Apr 13, 2021 | Other Spending

Recently, President Joe Biden unveiled his American Jobs Plan focused on upgrading and repairing America’s physical infrastructure, investing in manufacturing and research and development, and expanding long-term health care services. The plan includes $2.65 trillion of new spending and tax credits, focused mostly over the next eight years, and would be fully paid for within 15 years through corporate tax increases. Because it pairs temporary spending measures with permanent offsets, the plan would have near-term costs but eventually produce long-term budget savings.

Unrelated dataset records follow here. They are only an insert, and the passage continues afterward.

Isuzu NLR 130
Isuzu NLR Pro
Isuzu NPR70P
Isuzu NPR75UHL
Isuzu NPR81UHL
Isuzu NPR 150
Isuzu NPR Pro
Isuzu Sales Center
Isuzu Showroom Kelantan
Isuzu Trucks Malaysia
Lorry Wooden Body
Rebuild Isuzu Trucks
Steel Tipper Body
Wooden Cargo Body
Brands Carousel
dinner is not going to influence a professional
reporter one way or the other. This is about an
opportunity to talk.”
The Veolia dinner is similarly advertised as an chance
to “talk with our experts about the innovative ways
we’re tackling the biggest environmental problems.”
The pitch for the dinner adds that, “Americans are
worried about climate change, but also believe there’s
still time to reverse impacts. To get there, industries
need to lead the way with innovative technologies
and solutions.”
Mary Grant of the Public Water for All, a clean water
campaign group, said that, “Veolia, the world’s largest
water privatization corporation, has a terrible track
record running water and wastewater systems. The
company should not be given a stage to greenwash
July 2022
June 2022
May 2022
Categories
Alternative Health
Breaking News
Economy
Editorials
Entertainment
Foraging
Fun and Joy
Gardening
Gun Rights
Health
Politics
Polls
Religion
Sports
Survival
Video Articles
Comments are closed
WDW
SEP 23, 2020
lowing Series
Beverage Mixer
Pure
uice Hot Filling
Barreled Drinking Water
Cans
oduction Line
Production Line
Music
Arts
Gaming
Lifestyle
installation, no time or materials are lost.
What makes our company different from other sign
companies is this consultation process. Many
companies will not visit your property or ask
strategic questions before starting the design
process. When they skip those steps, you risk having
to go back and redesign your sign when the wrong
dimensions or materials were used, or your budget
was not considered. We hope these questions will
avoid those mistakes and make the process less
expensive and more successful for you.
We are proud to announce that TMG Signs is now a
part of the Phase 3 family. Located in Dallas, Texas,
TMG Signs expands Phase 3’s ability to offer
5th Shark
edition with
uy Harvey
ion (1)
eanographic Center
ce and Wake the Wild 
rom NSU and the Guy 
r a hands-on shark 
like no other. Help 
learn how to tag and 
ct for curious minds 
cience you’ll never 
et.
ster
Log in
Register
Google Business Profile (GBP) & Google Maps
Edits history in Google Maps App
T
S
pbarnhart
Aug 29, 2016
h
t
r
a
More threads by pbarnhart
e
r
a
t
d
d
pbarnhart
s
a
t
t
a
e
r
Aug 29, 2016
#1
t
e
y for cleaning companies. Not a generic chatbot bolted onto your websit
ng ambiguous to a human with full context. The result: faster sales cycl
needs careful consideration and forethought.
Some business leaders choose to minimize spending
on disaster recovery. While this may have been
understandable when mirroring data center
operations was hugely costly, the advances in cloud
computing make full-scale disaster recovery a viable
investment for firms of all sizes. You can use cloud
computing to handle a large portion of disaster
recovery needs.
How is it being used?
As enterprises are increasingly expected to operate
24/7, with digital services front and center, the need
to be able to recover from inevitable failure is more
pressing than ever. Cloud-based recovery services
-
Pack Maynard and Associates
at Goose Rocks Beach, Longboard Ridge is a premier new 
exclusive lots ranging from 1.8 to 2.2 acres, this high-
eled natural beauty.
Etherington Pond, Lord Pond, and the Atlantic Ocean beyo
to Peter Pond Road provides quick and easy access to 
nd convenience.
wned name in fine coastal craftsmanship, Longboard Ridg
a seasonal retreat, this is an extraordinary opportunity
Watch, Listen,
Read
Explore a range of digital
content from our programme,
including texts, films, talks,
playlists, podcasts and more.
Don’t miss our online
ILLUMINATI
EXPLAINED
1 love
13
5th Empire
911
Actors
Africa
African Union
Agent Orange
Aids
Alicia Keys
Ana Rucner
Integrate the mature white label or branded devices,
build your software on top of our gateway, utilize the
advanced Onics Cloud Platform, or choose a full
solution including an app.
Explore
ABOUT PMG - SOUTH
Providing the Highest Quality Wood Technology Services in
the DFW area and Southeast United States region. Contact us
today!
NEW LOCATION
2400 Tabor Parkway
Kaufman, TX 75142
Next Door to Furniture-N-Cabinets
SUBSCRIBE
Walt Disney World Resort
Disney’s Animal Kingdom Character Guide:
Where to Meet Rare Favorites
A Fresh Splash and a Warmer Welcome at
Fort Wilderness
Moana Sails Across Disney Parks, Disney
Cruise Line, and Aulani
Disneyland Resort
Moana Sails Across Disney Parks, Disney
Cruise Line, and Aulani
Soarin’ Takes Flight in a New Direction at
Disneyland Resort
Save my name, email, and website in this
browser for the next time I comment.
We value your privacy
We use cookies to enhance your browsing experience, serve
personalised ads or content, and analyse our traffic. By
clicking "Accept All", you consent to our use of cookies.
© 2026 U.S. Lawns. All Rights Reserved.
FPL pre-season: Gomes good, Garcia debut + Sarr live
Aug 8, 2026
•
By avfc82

We estimate the plan would increase debt by 3 percent of Gross Domestic Product (GDP) by 2031 compared to current law, but reduce projected debt by 3 percent of GDP by 2041. The plan would reduce debt even further over the very long run.

Following enactment of the American Rescue Plan Act last month, we projected that federal debt held by the public will reach 108 percent of Gross Domestic Product (GDP) this fiscal year – higher than the prior record of 106 percent of GDP set just after World War II – and then rise to 113 percent of GDP by the end of 2031 and 149 percent by the end of 2041.

While the American Jobs Plan is deficit-neutral over a 15-year period, it would increase deficits over the traditional ten-year budget window – by $900 billion according to our estimates (closer to $1 trillion including interest). As a result, we estimate debt would grow to 116 percent of GDP by 2031, rather than 113 percent under current law.

Beyond 2031, however, the plan would reduce deficits by roughly $200 billion per year. By 2036, it would reduce debt to below current law projections, and after two decades, we estimate debt would be about 3 percent lower than under current law – 146 percent of GDP instead of 149 percent. Beyond that, we expect even more significant debt reduction since the permanent offsets in the plan would continue to reduce deficits, putting debt roughly 10 points below current law in 2051.

Of course, our projection that the American Jobs Plan would result in long-term debt reduction assumes its costs are credibly temporary and its offsetting revenue increases will be sustained for at least the next 15 years. Since both of these assumptions are far from certain, policymakers would be wise to offset spending in the plan over a more traditional ten-year window. This would also improve the plan's long-term fiscal effect. For example, if policymakers reduced the size of the package so that it would be fully offset within ten years instead of 15, debt-to-GDP would be 6 percent lower than under current law after 20 years rather than 3 percent. Of course, policymakers could also consider additional or alternative offsets.

Regardless of the exact budget window, it is critical that Congress follows the President's lead and fully offsets any new spending initiatives.